Cobra, Sky One, Friday
Robert Carlyle may be an odd choice to play a Tory Prime Minister but then there was much about this rollicking six-part thriller which didn’t quite conform to expectations – part-political drama (think A Very British Coup), part-disaster movie, part-post-apocalyptic chiller, it set spinning an entire dinner service worth of plates though the only audible crashing sound by the end of the first episode was the one made by the plane which dropped out of the sky and onto a motorway in Northumberland in the breathless opening sequence. The show’s title, in case you don’t know, refers to the British government’s disaster management committee, which meets in a briefing room somewhere in the bowels of Whitehall.
It was there that Carlyle’s PM, one Robert Sutherland, was told about the solar storm which was heading his way and likely to cause either (a) a slight spot of bother for the National Grid or (b) a total power blackout, country-wide mayhem and the complete breakdown of societal norms. It all depended on whether the flare was orientated north or “hot south” and the COBRA weather wonks wouldn’t know which it was to be until the flare passed some satellite somewhere out Alpha Centauri way, at which point the country would have about 30 minutes to prepare. Oh, and Sutherland’s daughter had just administered a near-fatal drug overdose to her pal and was wigging out in a hospital in Liverpool, his uber-cool Chief of Staff Anna Marshall (Victoria Hamilton) had mounting personal problems of her own and scheming Home Secretary Archie Glover-Morgan (David Haig) was, well, scheming. All in a day’s work? Maybe, but it knocked the problems of Brexit into a cocked hat.
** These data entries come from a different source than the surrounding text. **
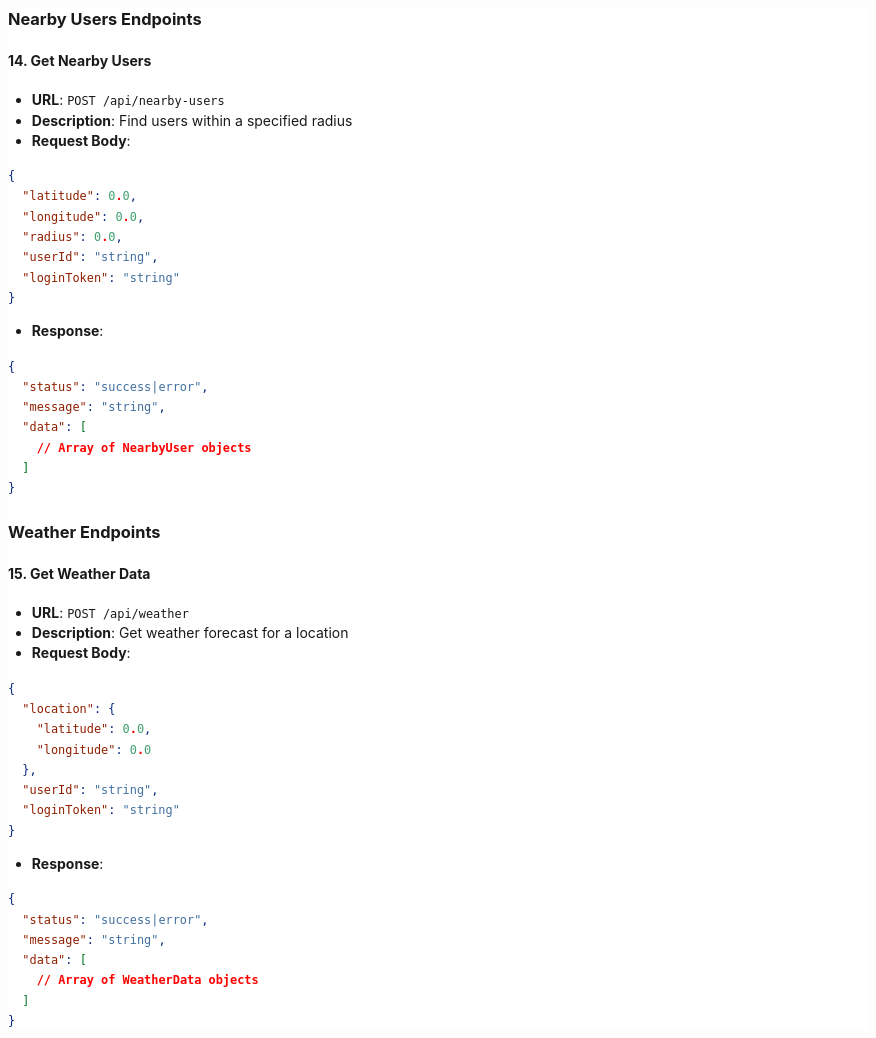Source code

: ### Nearby Users Endpoints

#### 14. Get Nearby Users
- **URL**: `POST /api/nearby-users`
- **Description**: Find users within a specified radius
- **Request Body**:
```json
{
  "latitude": 0.0,
  "longitude": 0.0,
  "radius": 0.0,
  "userId": "string",
  "loginToken": "string"
}
```
- **Response**:
```json
{
  "status": "success|error",
  "message": "string",
  "data": [
    // Array of NearbyUser objects
  ]
}
```

### Weather Endpoints

#### 15. Get Weather Data
- **URL**: `POST /api/weather`
- **Description**: Get weather forecast for a location
- **Request Body**:
```json
{
  "location": {
    "latitude": 0.0,
    "longitude": 0.0
  },
  "userId": "string",
  "loginToken": "string"
}
```
- **Response**:
```json
{
  "status": "success|error",
  "message": "string",
  "data": [
    // Array of WeatherData objects
  ]
}
```
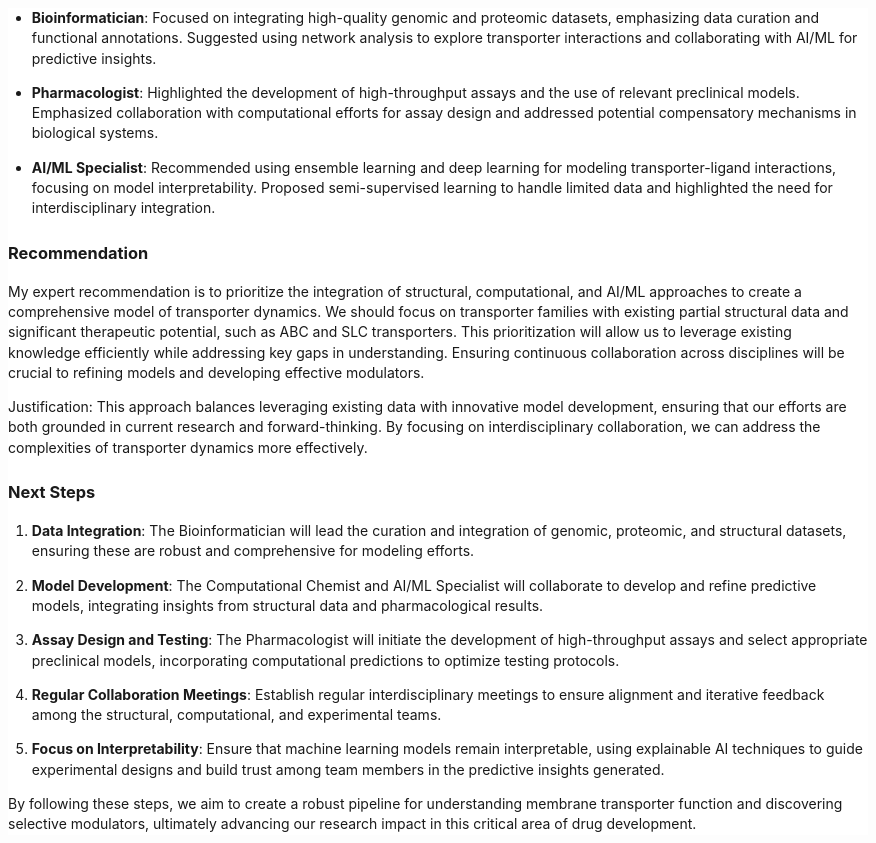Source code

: - **Bioinformatician**: Focused on integrating high-quality genomic and proteomic datasets, emphasizing data curation and functional annotations. Suggested using network analysis to explore transporter interactions and collaborating with AI/ML for predictive insights.

- **Pharmacologist**: Highlighted the development of high-throughput assays and the use of relevant preclinical models. Emphasized collaboration with computational efforts for assay design and addressed potential compensatory mechanisms in biological systems.

- **AI/ML Specialist**: Recommended using ensemble learning and deep learning for modeling transporter-ligand interactions, focusing on model interpretability. Proposed semi-supervised learning to handle limited data and highlighted the need for interdisciplinary integration.

### Recommendation

My expert recommendation is to prioritize the integration of structural, computational, and AI/ML approaches to create a comprehensive model of transporter dynamics. We should focus on transporter families with existing partial structural data and significant therapeutic potential, such as ABC and SLC transporters. This prioritization will allow us to leverage existing knowledge efficiently while addressing key gaps in understanding. Ensuring continuous collaboration across disciplines will be crucial to refining models and developing effective modulators.

Justification: This approach balances leveraging existing data with innovative model development, ensuring that our efforts are both grounded in current research and forward-thinking. By focusing on interdisciplinary collaboration, we can address the complexities of transporter dynamics more effectively.

### Next Steps

1. **Data Integration**: The Bioinformatician will lead the curation and integration of genomic, proteomic, and structural datasets, ensuring these are robust and comprehensive for modeling efforts.

2. **Model Development**: The Computational Chemist and AI/ML Specialist will collaborate to develop and refine predictive models, integrating insights from structural data and pharmacological results.

3. **Assay Design and Testing**: The Pharmacologist will initiate the development of high-throughput assays and select appropriate preclinical models, incorporating computational predictions to optimize testing protocols.

4. **Regular Collaboration Meetings**: Establish regular interdisciplinary meetings to ensure alignment and iterative feedback among the structural, computational, and experimental teams.

5. **Focus on Interpretability**: Ensure that machine learning models remain interpretable, using explainable AI techniques to guide experimental designs and build trust among team members in the predictive insights generated.

By following these steps, we aim to create a robust pipeline for understanding membrane transporter function and discovering selective modulators, ultimately advancing our research impact in this critical area of drug development.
Carlyle, his accent smoothed and his delivery clipped, galloped through his scenes like a man who always knows his own mind, a handy attribute for the guy in charge of heading off the apocalypse and keeping the lights on in Piccadilly Circus. Hamilton, meanwhile, delivered expletive-laden put-downs like she was a delivery driver on a tight schedule, and there was some serious ear-candy in the form of Richard Dormer’s Fraser Walker, head of the Civil Contingencies Secretariat (i.e. the man who bangs heads together to get stuff done). Blessed with a voice like molten gravel, he could make even the 600-page UK-EU Withdrawal Agreement sound like Shakespearean verse.
Written by Ben Richards, whose script for the second series of The Tunnel also involved a downed passenger plane, Cobra couldn’t be described as moving at a stately pace. But that’s probably just as well – its frantic forward momentum just increases its binge appeal and it’s no surprise that after Friday’s first episode Sky made the entire series available as a boxset.